おそらく今回の受験者の多くはena本科生だったと思われます。そしてenaの小4クラスではまだレベル別のクラス分けもしていない状況で授業を進めているためか、生徒間での学力の差(偏差値の差)が少なかったようです。
そのため、志望校判定の評価結果がシックリときませんでした。
例えば、通常での合格判定偏差値が高い学校も低い学校も、志望者の平均偏差値がほぼ同じ水準で記載されています。
つまり、今回の模試では、学力水準の高い学校も低い学校も、志望している生徒が同程度の学力水準だったということです。これは現実の入試としてみても結構乖離がある状況になっていると推察しています。

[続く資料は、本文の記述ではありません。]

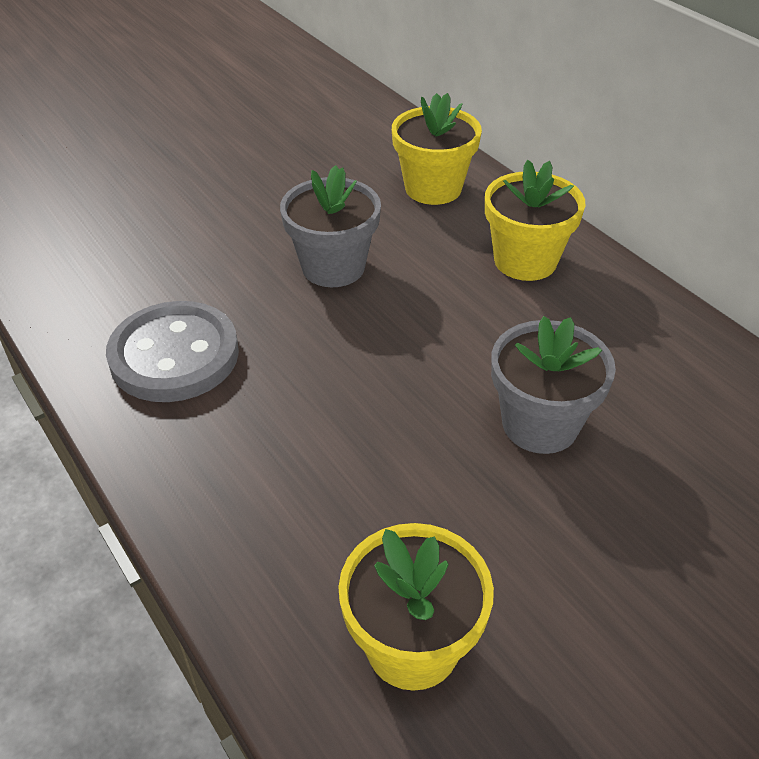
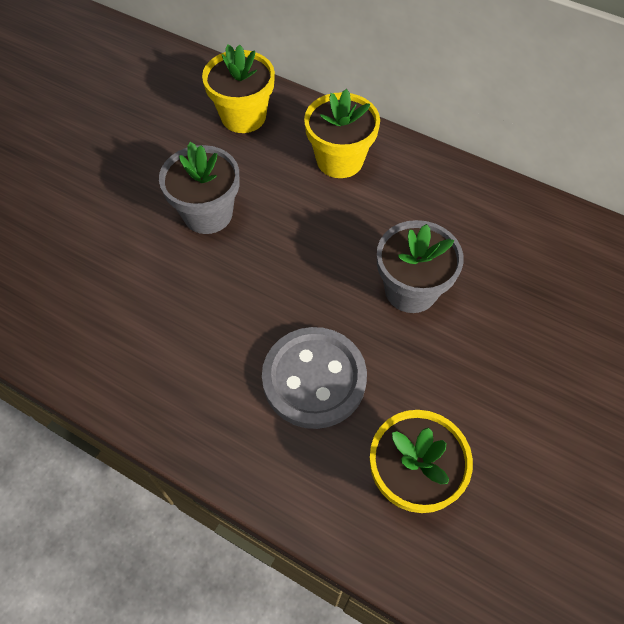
camera: 25 degrees left, 15 degrees up
grey button [106,301,239,402] -> grey button moved to [262,327,367,429]

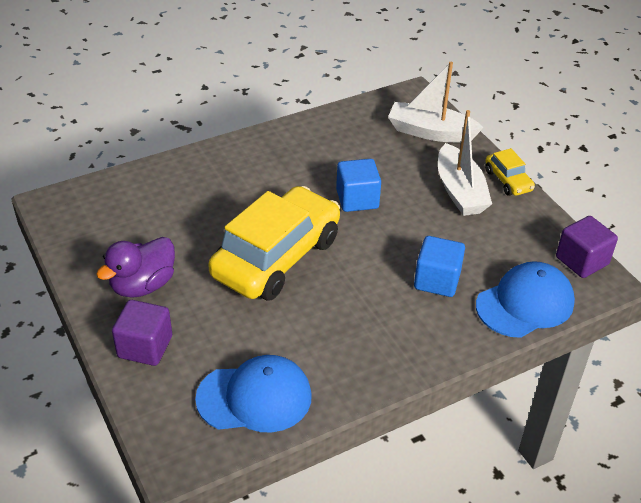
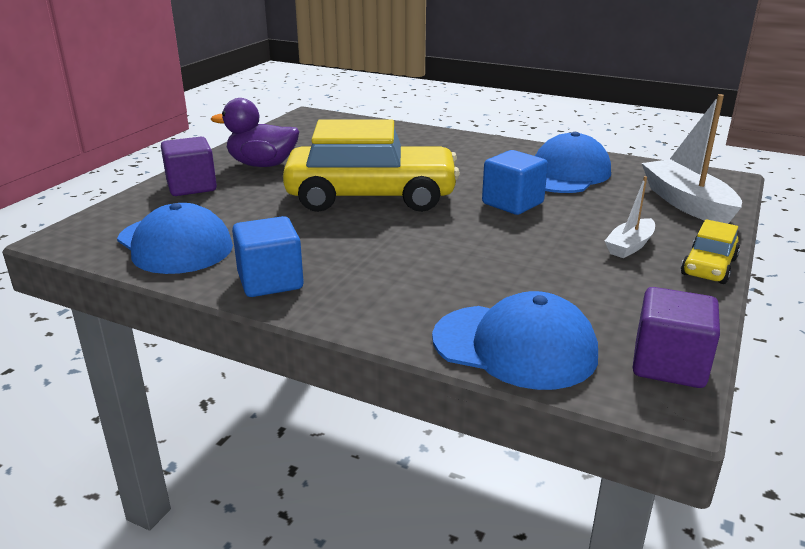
camera: 55 degrees right, 15 degrees down
blue cube [414,236,465,297] -> blue cube moved to [232,216,304,297]
white boat [438,110,492,216] -> white boat [605,176,655,258], size x0.56
none -> blue cap [535,132,611,193]

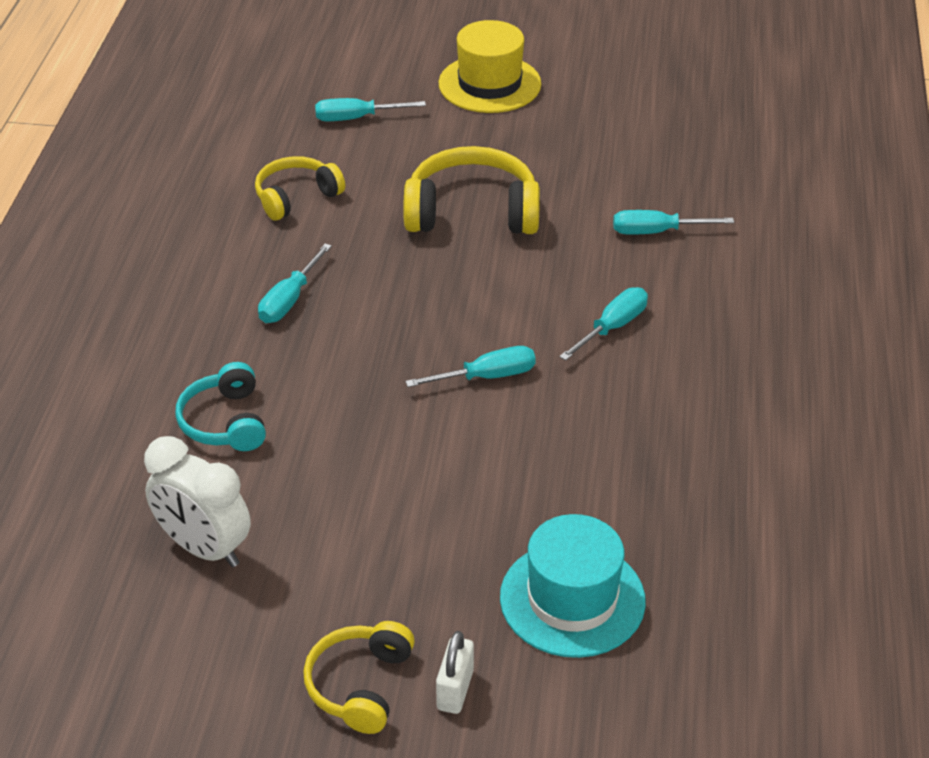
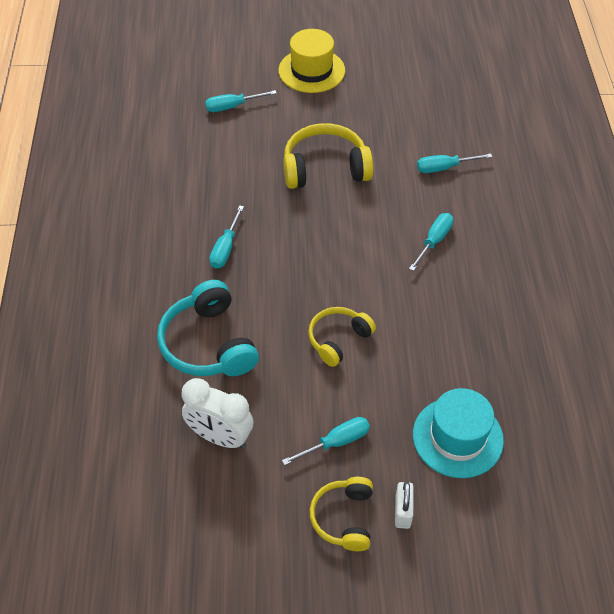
camera: 10 degrees left, 10 degrees up
turquoise headphones [175,362,266,451] -> turquoise headphones [157,280,259,376], size x1.59
yellow headphones [255,156,345,221] -> yellow headphones moved to [308,307,376,367]
turquoise screwdriver [405,346,536,387] -> turquoise screwdriver moved to [282,417,370,465]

要するに今回の模試では、enaに通う、現時点で学力差がさほどない生徒たちが、それぞれ志望校を選択した、ということが起こったということです。ただ実際の試験では他塾から各志望校の合格判定偏差値に近い生徒たちも試験に入ってくるため、もっと志望者の平均偏差値がもっと押し上げられることが起こると思われます。
そういう意味で、今回の模試の合格判定は信頼性が低い結果になっていると感じました。(特に私立は顕著です)
まとめ:無償enaオープンよりは有意義になっているものの他塾の無料模試と同品質
今回の合格判定模試、小4の受講料は4290円でした。
上述のとおり、無料模試のenaオープンに比べ、解説や類題が充実しており、復習教材としては良い点がありました。
またenaオープンではなかった小門別 成績が掲載されたことで、次に向けての対策につなげやすくなっていることも評価できます。ただし、これは他塾の無料模試ではできていることなので、普通のレベルになったという評価が正しいです。
一方で、試験名でもある合格判定の信頼性はまだまだ(時期尚早)と感じました。
この復習教材のためだけにこの受験料は、正直コスパが悪いと思います。
模試の内容が都立中の適性検査型の入試を意識したもので出題されるのはenaの模試としては、6年生からなので、少なくとも小4の12月度はスキップでもよいと感じています。おそらく小5も同様かと思われますが、1年後にもう1回受けてみるのはありかと思っています。
小4では他塾の有料模試を受けた方が、もう少し信頼性が高い合格判定基準が出るのではないかという感触でした。今後、比較してみようと思っています。